Now Pierre is eighty, and a new health problem raises a dark specter. Emphysema, caused by second hand smoke (have we all forgotten that?!), is uncurable. Bill takes a sabbatical to care for his not-father, who is the most important person in his life.
Problem is, life throws things at you that don’t seem to take into consideration any complications you might already have going on. I won’t give any details, because they’re hair-raising and difficult and handled with candor and emotional honesty by this very gifted author. The significant fact is that these new difficulties, that once again threaten to completely overturn Bill and Pierre’s life, force them to bring in reinforcements. There’s Danny, Pierre’s young ex, who left many years ago to pursue his education. And there’s Ruth, daughter of Bill’s late lover, who became part of their family in the same way Bill did at the beginning. Finally, there’s Anton, a Romanian immigrant who is a professional home healthcare worker.

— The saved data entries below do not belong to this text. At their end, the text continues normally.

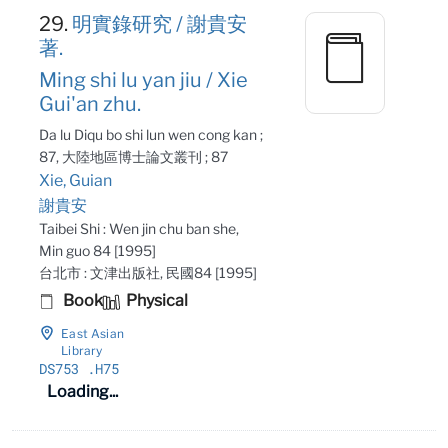
29.
明實錄研究 / 謝貴安
著.
Ming shi lu yan jiu / Xie
Gui'an zhu.
Da lu Diqu bo shi lun wen cong kan ;
87, 大陸地區博士論文叢刊 ; 87
Xie, Guian
謝貴安
Taibei Shi : Wen jin chu ban she,
Min guo 84 [1995]
台北市 : 文津出版社, 民國84 [1995]
Book
Physical
East Asian
Library
DS753
.H75
Loading...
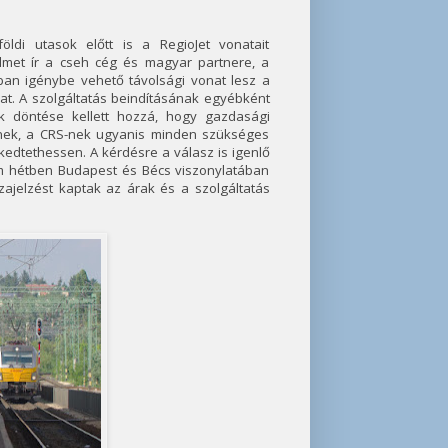
öldi utasok előtt is a RegioJet vonatait
lmet ír a cseh cég és magyar partnere, a
omban igénybe vehető távolsági vonat lesz a
rat. A szolgáltatás beindításának egyébként
 döntése kellett hozzá, hogy gazdasági
rnek, a CRS-nek ugyanis minden szükséges
edtethessen. A kérdésre a válasz is igenlő
rom hétben Budapest és Bécs viszonylatában
zajelzést kaptak az árak és a szolgáltatás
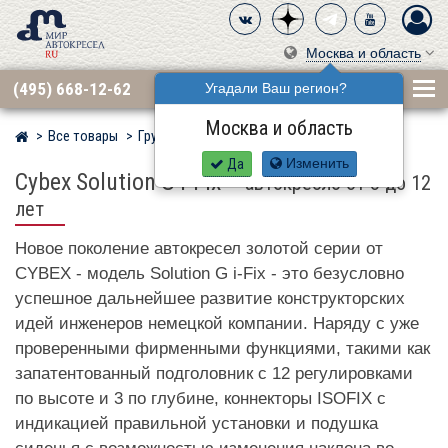
Москва и область
(495) 668-12-62
Угадали Ваш регион?
Москва и область
Все товары
Группа 2·3 (15–36 кг)
CYBEX
Мир детских автокресел
Да
Изменить
Cybex Solution G i-Fix
–
автокресло от 3 до 12
лет
Новое поколение автокресел золотой серии от
CYBEX - модель Solution G i-Fix - это безусловно
успешное дальнейшее развитие конструкторских
идей инженеров немецкой компании. Наряду с уже
проверенными фирменными функциями, такими как
запатентованный подголовник с 12 регулировками
по высоте и 3 по глубине, коннекторы ISOFIX с
индикацией правильной установки и подушка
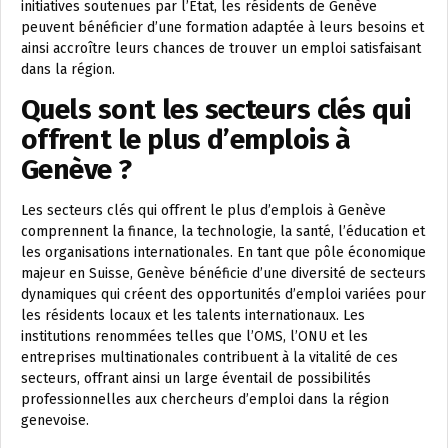
initiatives soutenues par l’État, les résidents de Genève
peuvent bénéficier d’une formation adaptée à leurs besoins et
ainsi accroître leurs chances de trouver un emploi satisfaisant
dans la région.
Quels sont les secteurs clés qui
offrent le plus d’emplois à
Genève ?
Les secteurs clés qui offrent le plus d’emplois à Genève
comprennent la finance, la technologie, la santé, l’éducation et
les organisations internationales. En tant que pôle économique
majeur en Suisse, Genève bénéficie d’une diversité de secteurs
dynamiques qui créent des opportunités d’emploi variées pour
les résidents locaux et les talents internationaux. Les
institutions renommées telles que l’OMS, l’ONU et les
entreprises multinationales contribuent à la vitalité de ces
secteurs, offrant ainsi un large éventail de possibilités
professionnelles aux chercheurs d’emploi dans la région
genevoise.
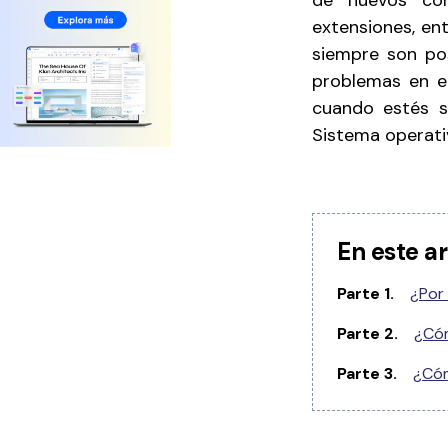
de nuevos com
extensiones, en
siempre son pos
problemas en el
cuando estés s
Sistema operati
En este ar
Parte 1.
¿Por
Parte 2.
¿Cóm
Parte 3.
¿Cóm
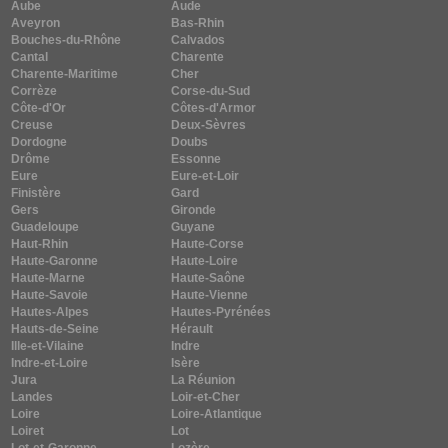
Aube
Aude
Aveyron
Bas-Rhin
Bouches-du-Rhône
Calvados
Cantal
Charente
Charente-Maritime
Cher
Corrèze
Corse-du-Sud
Côte-d'Or
Côtes-d'Armor
Creuse
Deux-Sèvres
Dordogne
Doubs
Drôme
Essonne
Eure
Eure-et-Loir
Finistère
Gard
Gers
Gironde
Guadeloupe
Guyane
Haut-Rhin
Haute-Corse
Haute-Garonne
Haute-Loire
Haute-Marne
Haute-Saône
Haute-Savoie
Haute-Vienne
Hautes-Alpes
Hautes-Pyrénées
Hauts-de-Seine
Hérault
Ille-et-Vilaine
Indre
Indre-et-Loire
Isère
Jura
La Réunion
Landes
Loir-et-Cher
Loire
Loire-Atlantique
Loiret
Lot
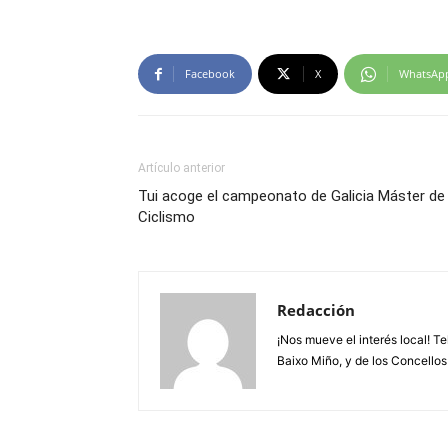
Facebook
X
WhatsAp
Artículo anterior
Tui acoge el campeonato de Galicia Máster de
Ciclismo
Redacción
¡Nos mueve el interés local! T
Baixo Miño, y de los Concellos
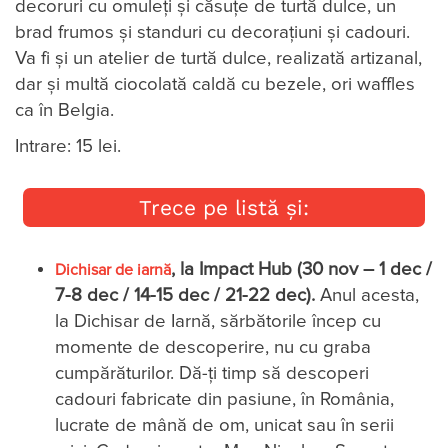
decoruri cu omuleți și căsuțe de turtă dulce, un
brad frumos și standuri cu decorațiuni și cadouri.
Va fi și un atelier de turtă dulce, realizată artizanal,
dar și multă ciocolată caldă cu bezele, ori waffles
ca în Belgia.
Intrare: 15 lei.
Trece pe listă și:
, la Impact Hub (30 nov – 1 dec /
Dichisar de iarnă
7-8 dec / 14-15 dec / 21-22 dec).
Anul acesta,
la Dichisar de Iarnă, sărbătorile încep cu
momente de descoperire, nu cu graba
cumpărăturilor. Dă-ți timp să descoperi
cadouri fabricate din pasiune, în România,
lucrate de mână de om, unicat sau în serii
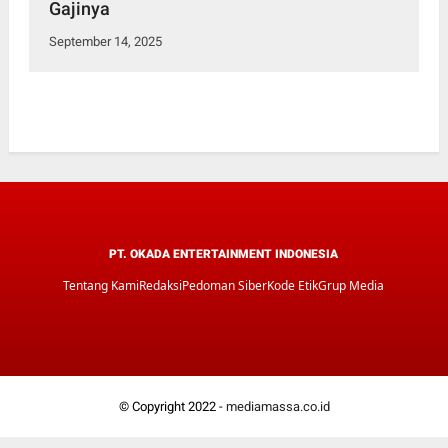
Gajinya
September 14, 2025
PT. OKADA ENTERTAINMENT INDONESIA
Tentang Kami
Redaksi
Pedoman Siber
Kode Etik
Grup Media
© Copyright 2022 -
mediamassa.co.id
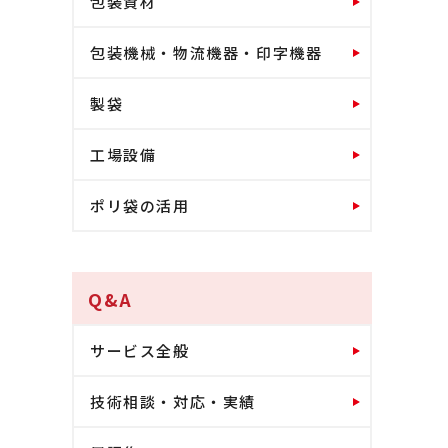
包装資材
包装機械・物流機器・印字機器
製袋
工場設備
ポリ袋の活用
Q&A
サービス全般
技術相談・対応・実績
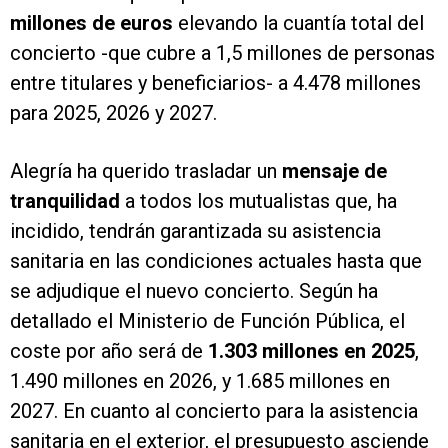
millones de euros
elevando la cuantía total del
concierto -que cubre a 1,5 millones de personas
entre titulares y beneficiarios- a 4.478 millones
para 2025, 2026 y 2027.
Alegría ha querido trasladar un
mensaje de
tranquilidad
a todos los mutualistas que, ha
incidido, tendrán garantizada su asistencia
sanitaria en las condiciones actuales hasta que
se adjudique el nuevo concierto. Según ha
detallado el Ministerio de Función Pública, el
coste por año será de
1.303 millones en 2025
,
1.490 millones en 2026, y 1.685 millones en
2027. En cuanto al concierto para la asistencia
sanitaria en el exterior, el presupuesto asciende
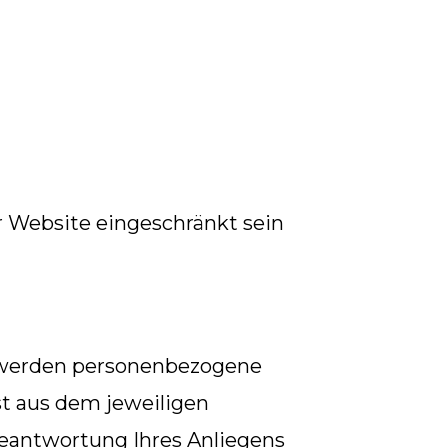
r Website eingeschränkt sein
) werden personenbezogene
st aus dem jeweiligen
Beantwortung Ihres Anliegens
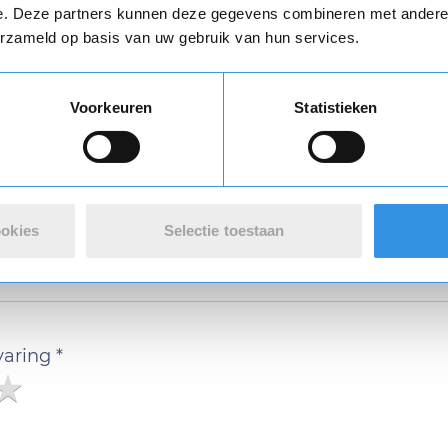
e. Deze partners kunnen deze gegevens combineren met andere i
erzameld op basis van uw gebruik van hun services.
Download
Vul je naam in om een handtekening te maken op basis van je naam
Voorkeuren
Statistieken
Opslaan
Annuleren
ookies
Selectie toestaan
 review over Sportpraktijk Brielle
varing *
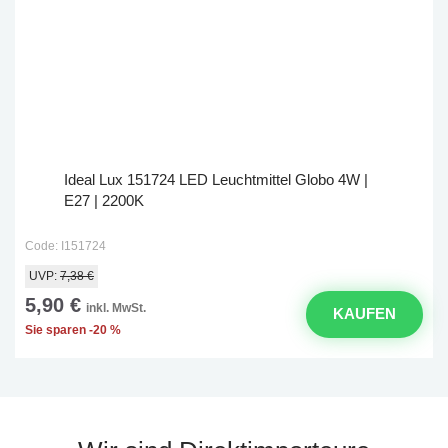
Ideal Lux 151724 LED Leuchtmittel Globo 4W |
E27 | 2200K
Code: I151724
UVP:
7,38 €
5,90 €
inkl. MwSt.
KAUFEN
Sie sparen -20 %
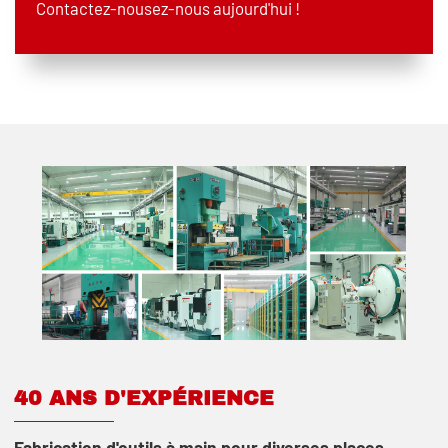
Contactez-nousez-nous aujourd'hui !
40 ANS D'EXPÉRIENCE
Fabrication d'outils à main pour diverses places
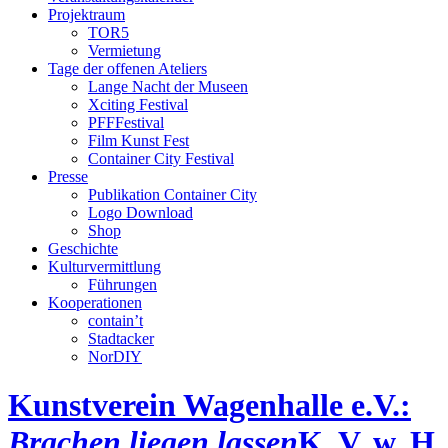
Projektraum
TOR5
Vermietung
Tage der offenen Ateliers
Lange Nacht der Museen
Xciting Festival
PFFFestival
Film Kunst Fest
Container City Festival
Presse
Publikation Container City
Logo Download
Shop
Geschichte
Kulturvermittlung
Führungen
Kooperationen
contain’t
Stadtacker
NorDIY
Kunstverein Wagenhalle e.V.:
Brachen liegen lassen
K, V, w, H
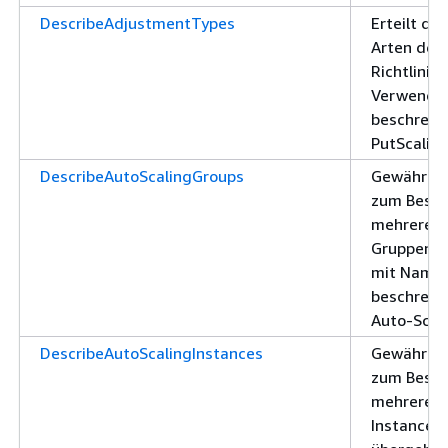
DescribeAdjustmentTypes
Erteilt die
Arten der
Richtlini
Verwendun
beschreib
PutScaling
DescribeAutoScalingGroups
Gewährt d
zum Besch
mehrerer 
Gruppen. 
mit Namen
beschreibt
Auto-Scal
DescribeAutoScalingInstances
Gewährt d
zum Besch
mehrerer 
Instances 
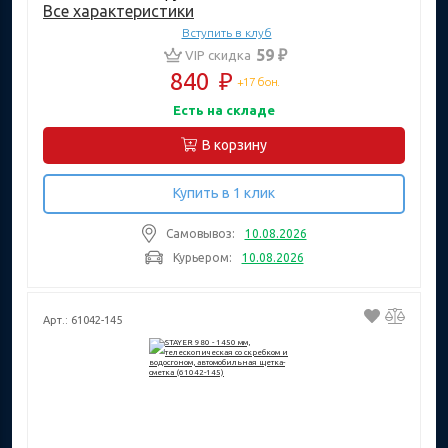
Все характеристики
Вступить в клуб
59 ₽
VIP скидка
840
₽
+17 бон.
Есть на складе
В корзину
Купить в 1 клик
Самовывоз:
10.08.2026
Курьером:
10.08.2026
Арт.: 61042-145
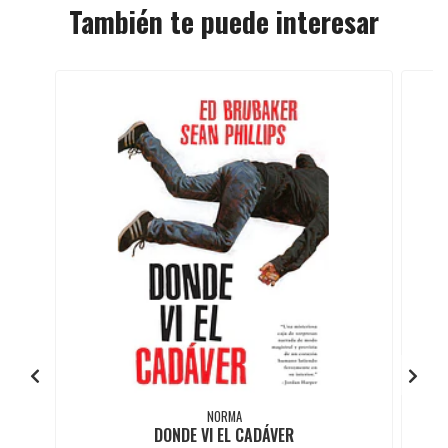
También te puede interesar
NORMA
DONDE VI EL CADÁVER
L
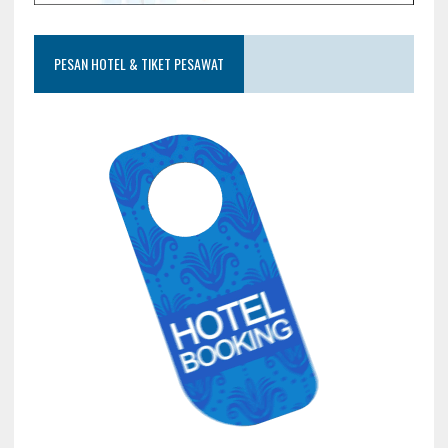
PESAN HOTEL & TIKET PESAWAT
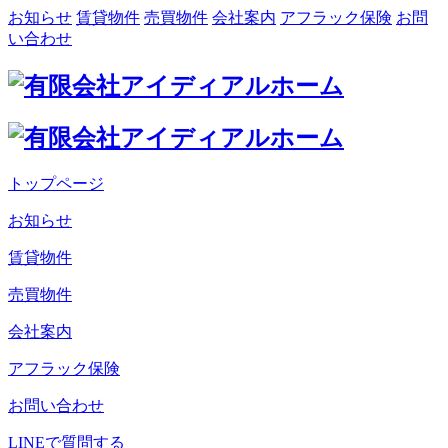
お知らせ
賃貸物件
売買物件
会社案内
アフラック保険
お問
い合わせ
トップページ
お知らせ
賃貸物件
売買物件
会社案内
アフラック保険
お問い合わせ
LINEで質問する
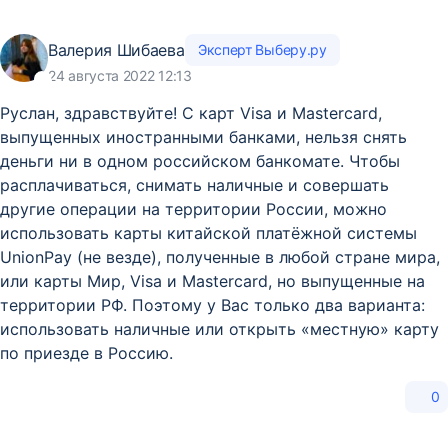
Валерия Шибаева
Эксперт Выберу.ру
24 августа 2022 12:13
Руслан, здравствуйте! С карт Visa и Mastercard,
выпущенных иностранными банками, нельзя снять
деньги ни в одном российском банкомате. Чтобы
расплачиваться, снимать наличные и совершать
другие операции на территории России, можно
использовать карты китайской платёжной системы
UnionPay (не везде), полученные в любой стране мира,
или карты Мир, Visa и Mastercard, но выпущенные на
территории РФ. Поэтому у Вас только два варианта:
использовать наличные или открыть «местную» карту
по приезде в Россию.
0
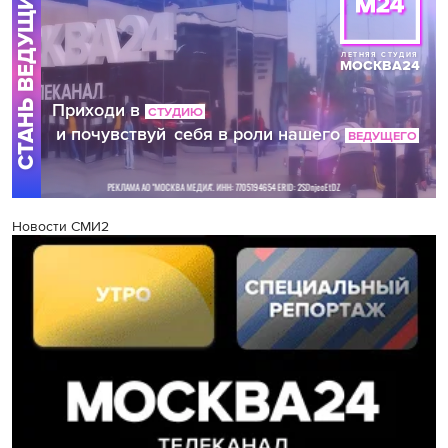
Новости СМИ2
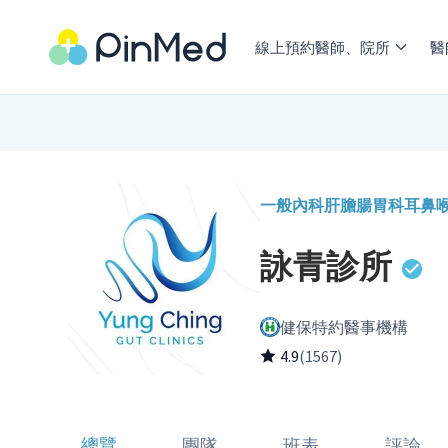
線上預約醫師、院所
醫
一般內科
肝膽腸胃科
耳鼻
詠青診所
健保特約醫事機構
4.9
(1567)
總覽
團隊
班表
評論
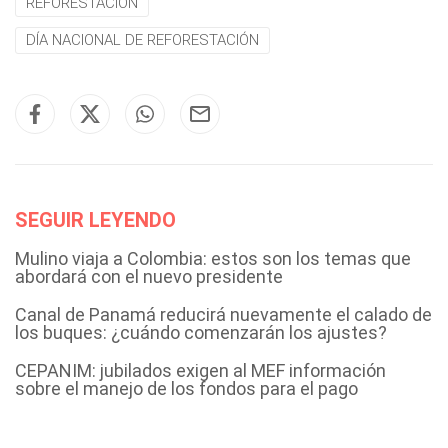
REFORESTACIÓN
DÍA NACIONAL DE REFORESTACIÓN
SEGUIR LEYENDO
Mulino viaja a Colombia: estos son los temas que
abordará con el nuevo presidente
Canal de Panamá reducirá nuevamente el calado de
los buques: ¿cuándo comenzarán los ajustes?
CEPANIM: jubilados exigen al MEF información
sobre el manejo de los fondos para el pago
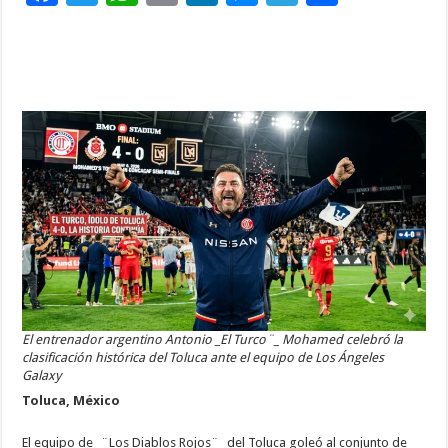
ac
wi
h
m
n
es
el
o
e
tt
at
ai
k
se
e
m
b
er
sA
l
e
n
gr
p
o
p
dI
g
a
ar
o
p
n
er
m
ti
k
r
El entrenador argentino Antonio _El Turco¨_ Mohamed celebró la
clasificación histórica del Toluca ante el equipo de Los Ángeles
Galaxy
Toluca, México
El equipo de _¨Los Diablos Rojos¨_ del Toluca goleó al conjunto de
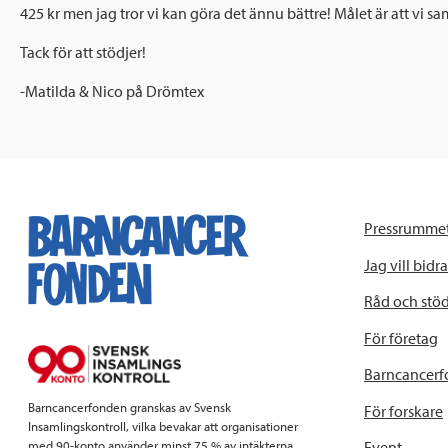
425 kr men jag tror vi kan göra det ännu bättre! Målet är att vi sa
Tack för att stödjer!
-Matilda & Nico på Drömtex
Pressrumme
Jag vill bidra
Råd och stö
För företag
Barncancerf
Barncancerfonden granskas av Svensk
För forskare
Insamlingskontroll, vilka bevakar att organisationer
Event
med 90-konto använder minst 75 % av intäkterna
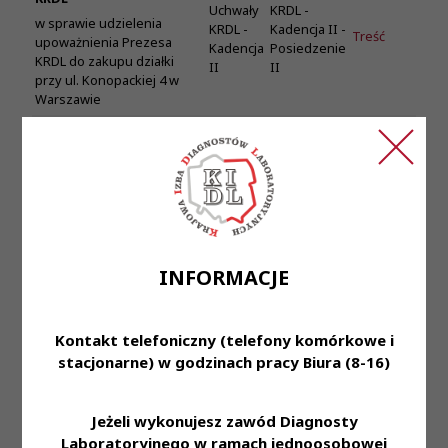
Uchwały
KRDL -
w sprawie udzielenia
KRDL -
Kadencja II -
Treść
upoważnienia Prezesa
Kadencja
Posiedzenie
KRDL do zakupu działki
II
II
przy ul. Konopackiej 4 w
Warszawie
Uchwała Nr 13/II/2007
KRDL
Uchwały
KRDL -
KRDL -
Kadencja II -
w sprawie stwierdzenia
Treść
Kadencja
Posiedzenie
Prawa Wykonywania
II
II
Zawodu Diagnosty
Laboratoryjnego
Uchwała nr 14/II/2007
INFORMACJE
KRDL
w sprawie wpisania na listę
Uchwały
KRDL -
diagnostów laboratoryjnych
Kontakt telefoniczny (telefony komórkowe i
KRDL -
Kadencja II -
osób, które złożyły wnioski
Treść
stacjonarne) w godzinach pracy Biura (8-16)
Kadencja
Posiedzenie
po upływie terminu
II
II
zakreślonego w art. 5 ust. 2
ustawy z dnia 28 sierpnia
Jeżeli wykonujesz zawód Diagnosty
2003 r. o zmianie ustawy o
diagnostyce laboratoryjnej
Laboratoryjnego w ramach jednoosobowej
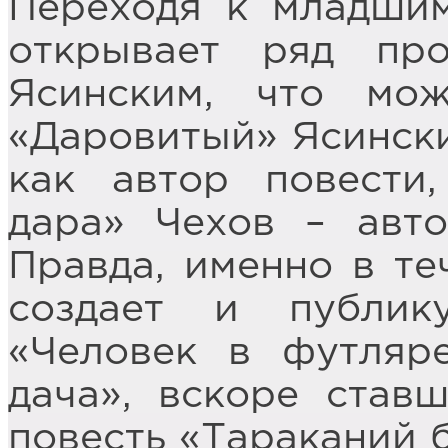
Переходя к младшим
открывает ряд пр
Ясинским, что мож
«Даровитый» Ясински
как автор повести
дара» Чехов – авто
Правда, именно в теч
создает и публик
«Человек в футляр
дача», вскоре ставш
повесть «Тараканий 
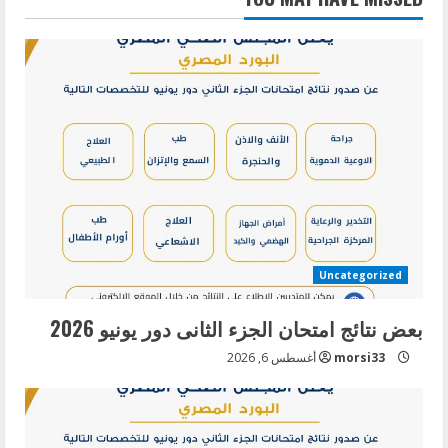
Uncategorized
بعض نتائج امتحان الجزء الثانى دور يونيو 2026
morsi33
أغسطس 6, 2026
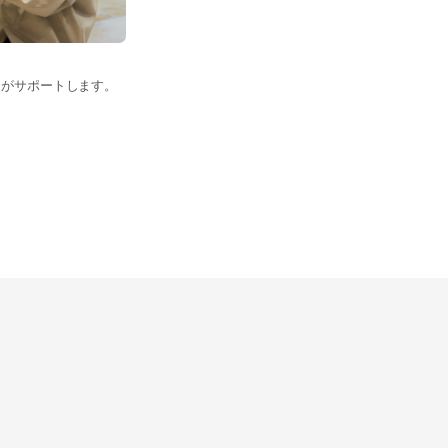
フがサポートします。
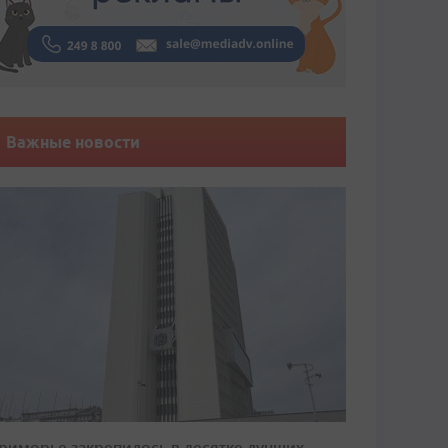
Важные новости
риморье закрепилось в десятке лучших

How do I say it? This is a book about the fact that, ultimately, love and death go hand in hand, and that love can make death less terrifying, if not less painful. But it’s also about a broader kind of love, about the network of family and community that have not always been good to gay men, but in this case serve as a kind of double-edged reminder that there are good and bad people everywhere.
I wept rather a lot while reading this book, but only at the most obvious parts. There is a lot of laughter, and—surprisingly, adventure—in this story. It is possibly the first book I’ve ever read in which the most highly-charged action sequence is entirely experienced by four people in a car looking at their phones. Quite brilliant, and somehow weirdly real for today.
Buy Pierre and Bill first, then read this one.